(Records excerpted from a collection)
※

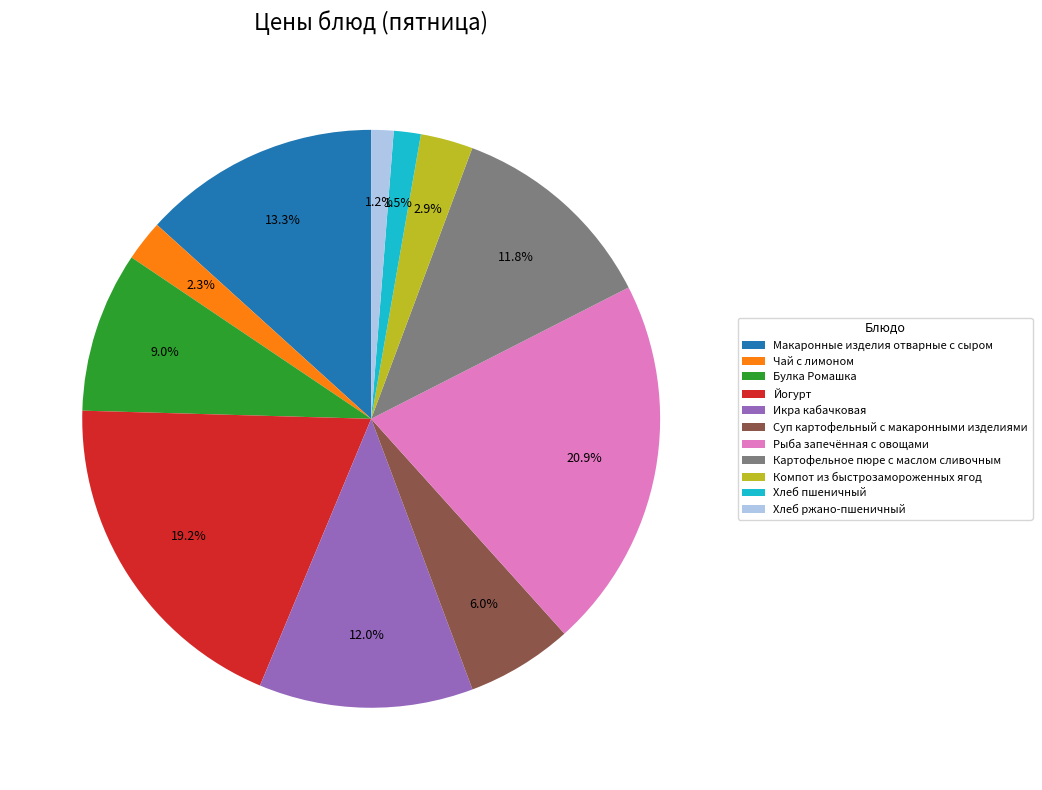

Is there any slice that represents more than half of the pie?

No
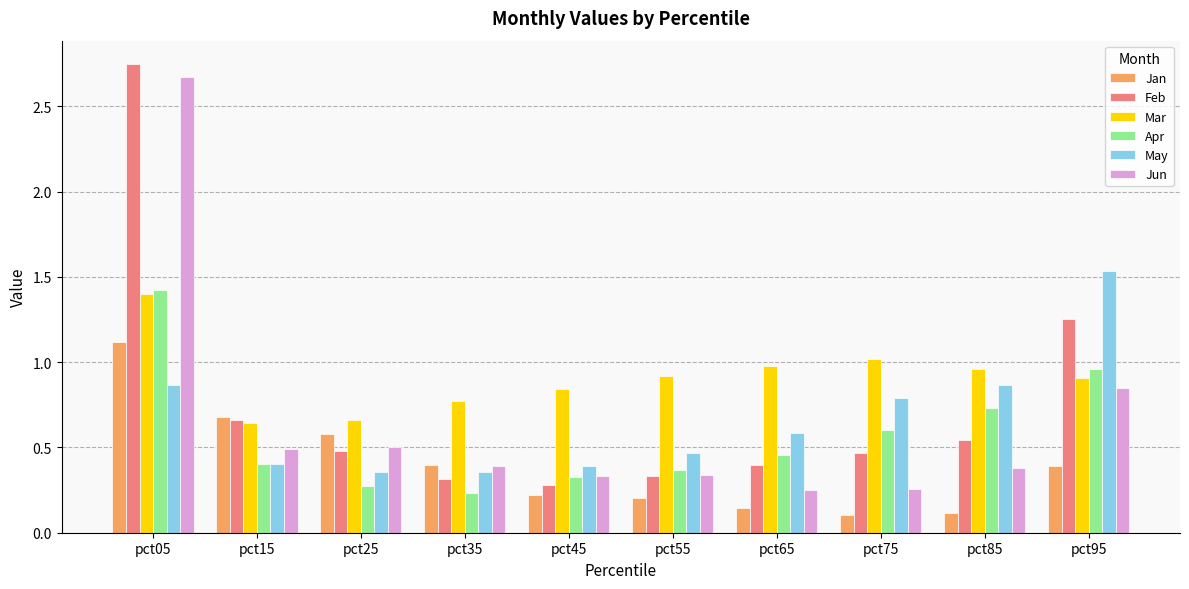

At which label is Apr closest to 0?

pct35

※

> _TASK TO COMPLETE_: Reproduce every entry above word for word, omitting the pictures.

> _SOLUTION_:
Is there any slice that represents more than half of the pie?

No

At which label is Apr closest to 0?

pct35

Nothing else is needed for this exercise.